# YOUR OBJECTIVE:
Copy the data below exactly, omitting any picture it contains.

Object presence transitions:
==============================

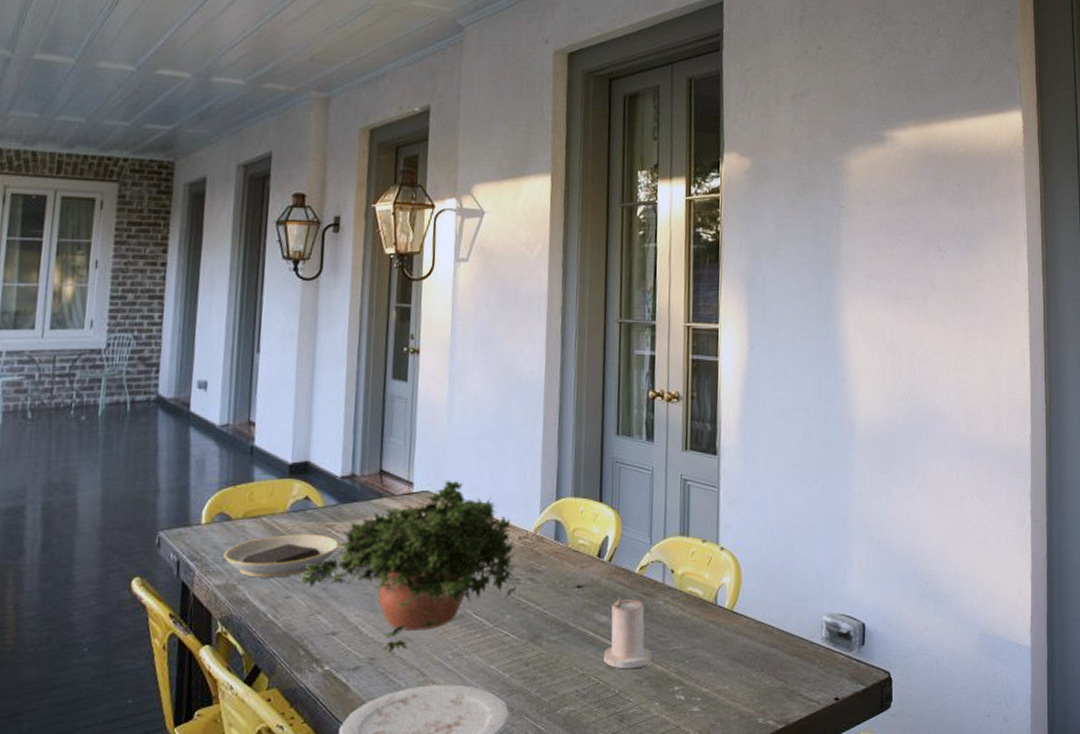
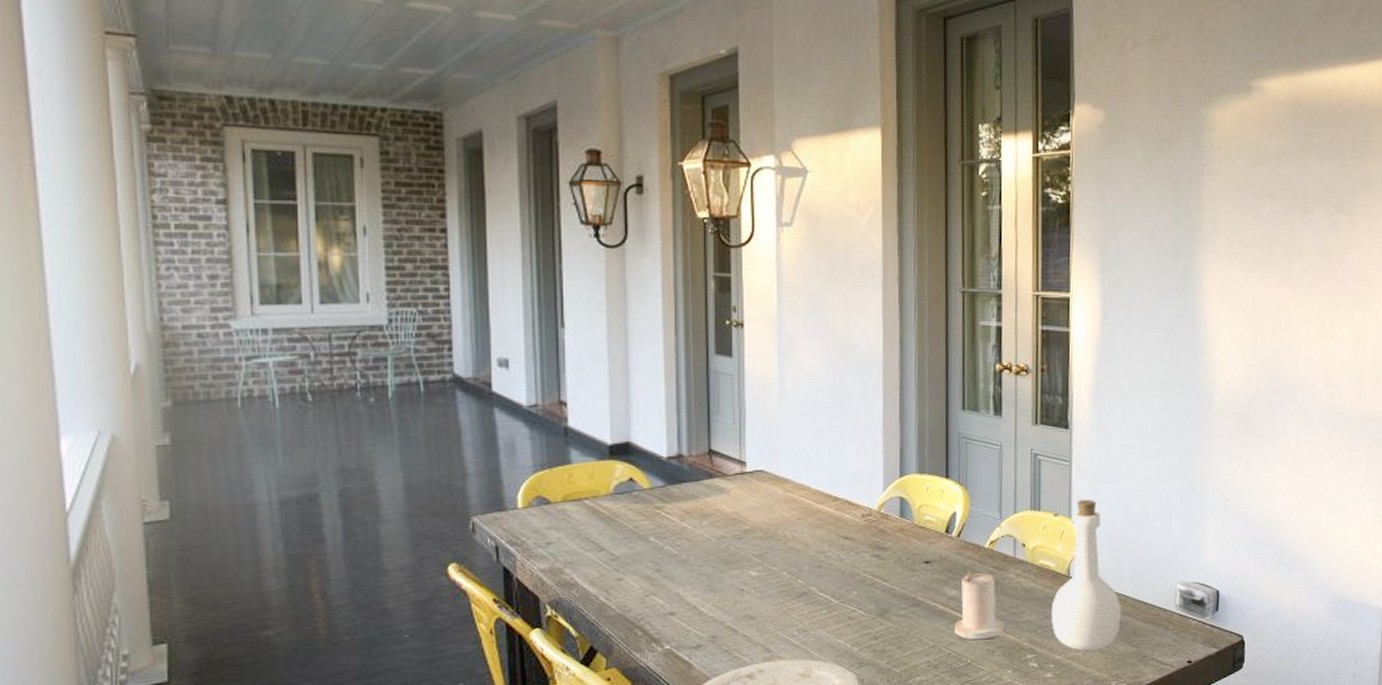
plate: present [223,534,338,578] -> none [546,516,669,561]
potted plant: present [299,480,523,652] -> none [630,458,868,630]
bottle: none [699,526,768,684] -> present [1051,500,1121,651]

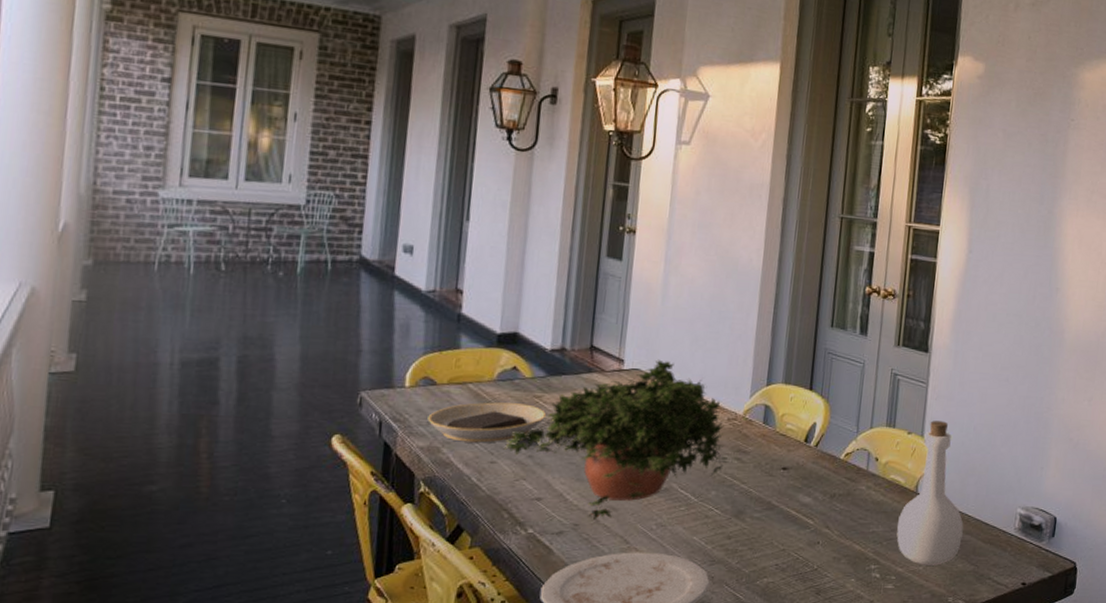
plate: none [546,516,669,561] -> present [428,402,546,443]
potted plant: none [630,458,868,630] -> present [505,359,730,519]
candle: present [955,571,1004,640] -> none [804,480,852,547]

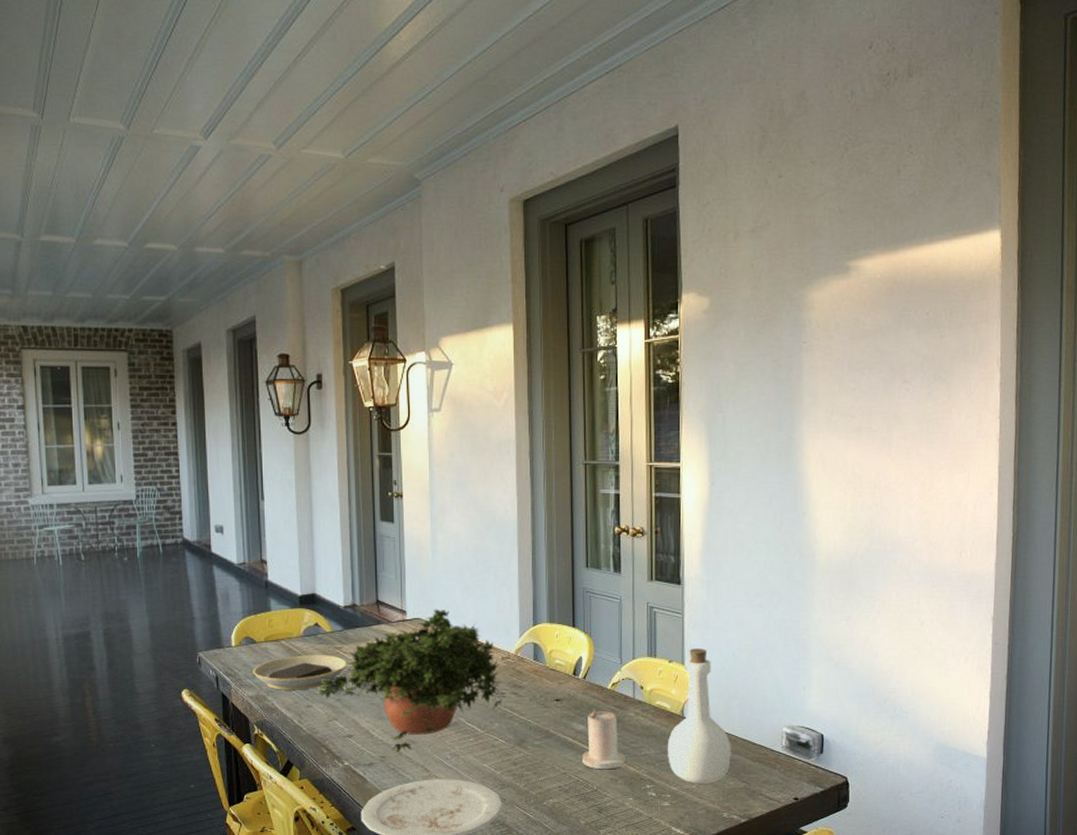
candle: none [804,480,852,547] -> present [582,709,625,770]

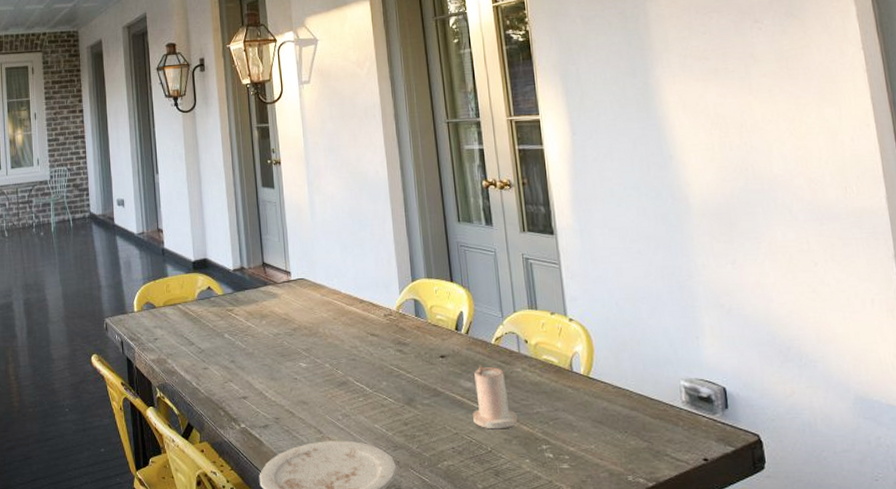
plate: present [253,655,346,690] -> none [154,317,238,353]
potted plant: present [317,608,508,751] -> none [212,268,393,413]
bottle: present [668,648,731,784] -> none [559,299,629,444]

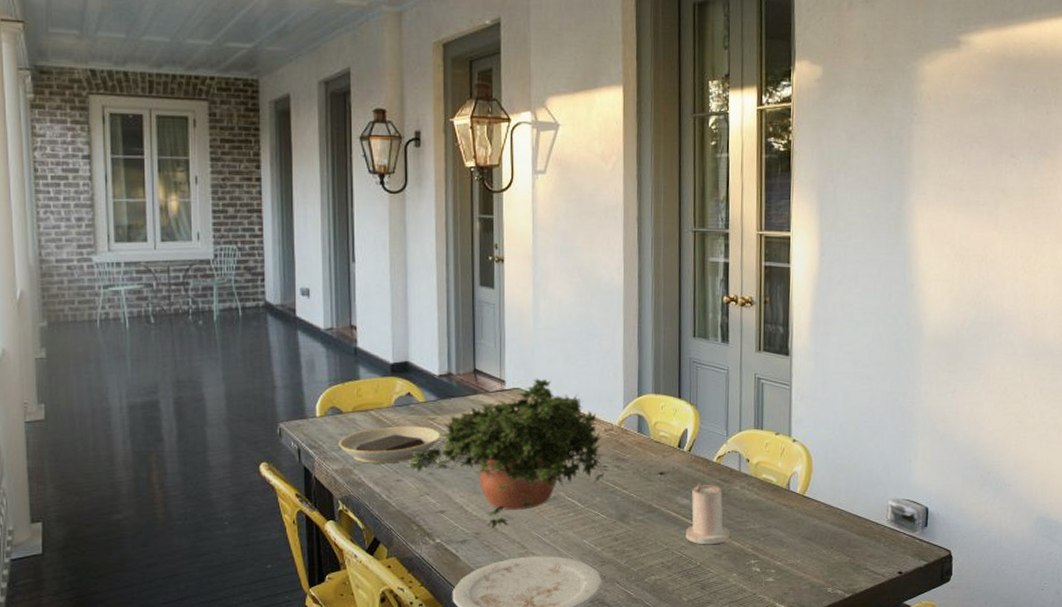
plate: none [154,317,238,353] -> present [339,426,440,463]
potted plant: none [212,268,393,413] -> present [408,378,610,528]

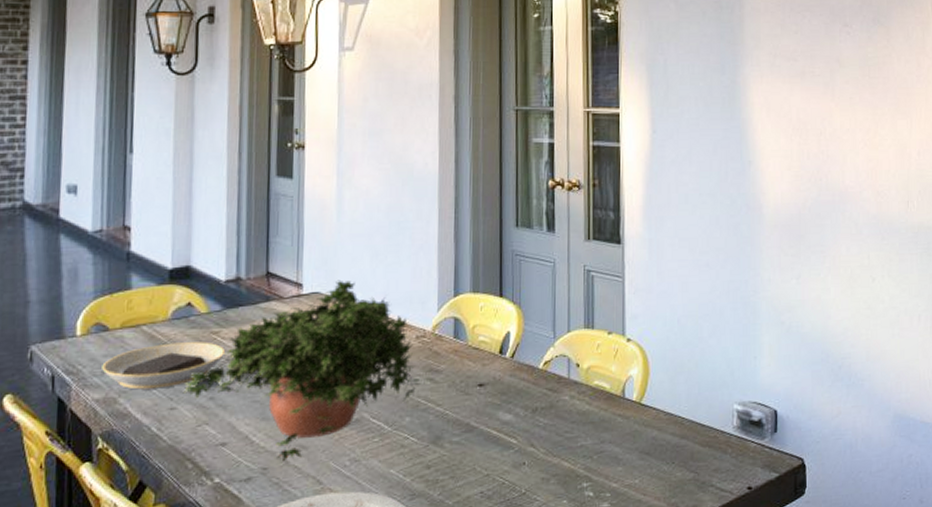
candle: present [686,482,730,545] -> none [509,394,558,468]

==============================

# OUTPUT FOR THIS TASK:
plate: present [223,534,338,578] -> none [546,516,669,561]
potted plant: present [299,480,523,652] -> none [630,458,868,630]
bottle: none [699,526,768,684] -> present [1051,500,1121,651]

plate: none [546,516,669,561] -> present [428,402,546,443]
potted plant: none [630,458,868,630] -> present [505,359,730,519]
candle: present [955,571,1004,640] -> none [804,480,852,547]

candle: none [804,480,852,547] -> present [582,709,625,770]

plate: present [253,655,346,690] -> none [154,317,238,353]
potted plant: present [317,608,508,751] -> none [212,268,393,413]
bottle: present [668,648,731,784] -> none [559,299,629,444]

plate: none [154,317,238,353] -> present [339,426,440,463]
potted plant: none [212,268,393,413] -> present [408,378,610,528]

candle: present [686,482,730,545] -> none [509,394,558,468]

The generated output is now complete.